A working prompt is not the same thing as a production AI capability.
That distinction matters for enterprise AI. A prompt may solve one narrow task, but a real AI capability has a defined business job, explicit inputs, structured outputs, constraints, permissions, validation, logging, and rules that are enforced by code.
For example, “summarize this document” is too vague for production. A better capability would summarize a vendor contract for renewal risk, a support ticket for escalation, or an HR policy section for an employee-facing answer.

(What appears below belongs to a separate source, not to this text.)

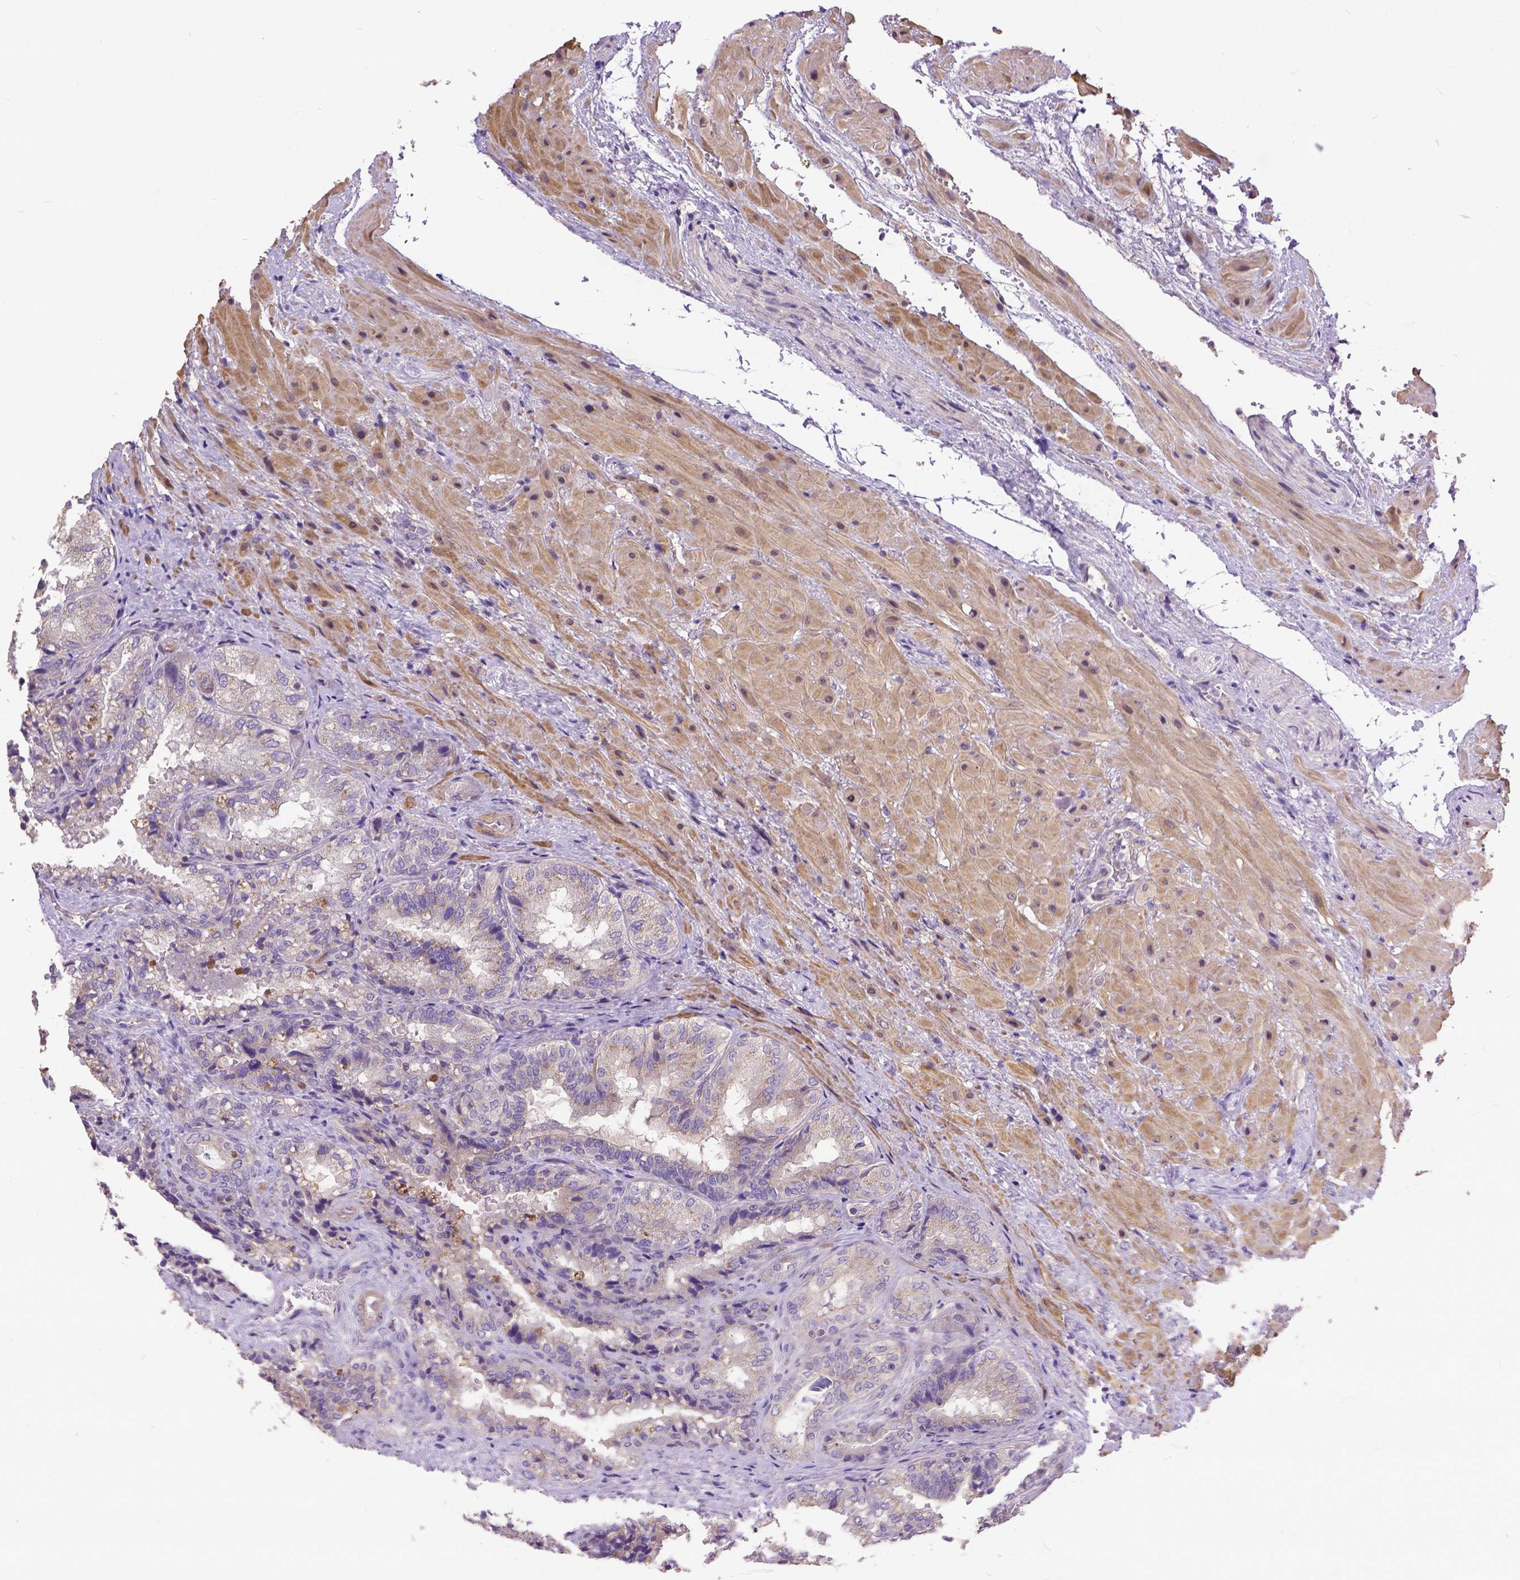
{"staining": {"intensity": "weak", "quantity": "25%-75%", "location": "cytoplasmic/membranous"}, "tissue": "seminal vesicle", "cell_type": "Glandular cells", "image_type": "normal", "snomed": [{"axis": "morphology", "description": "Normal tissue, NOS"}, {"axis": "topography", "description": "Seminal veicle"}], "caption": "This photomicrograph demonstrates immunohistochemistry staining of unremarkable seminal vesicle, with low weak cytoplasmic/membranous expression in approximately 25%-75% of glandular cells.", "gene": "BANF2", "patient": {"sex": "male", "age": 57}}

Those are different capabilities because the inputs, risks, business rules, and expected outputs are different.
For Microsoft-based organizations, this fits naturally with C#, .NET,
ASP.NET Core, Azure OpenAI, SQL Server, SharePoint, Microsoft identity, Power Apps, Teams, workflows, and internal business systems.
The model call is only one part of the solution. The production-ready business function around the model is what turns AI into something reusable and governable.
The production workflow behind this video was built using the same methodology I apply for enterprise clients — I identified a real production bottleneck, evaluated AI options, and built a .NET-integrated workflow using AI tools to deliver it faster, better, and at lower cost. The thinking that improved my own workflow is the same thinking I bring to yours.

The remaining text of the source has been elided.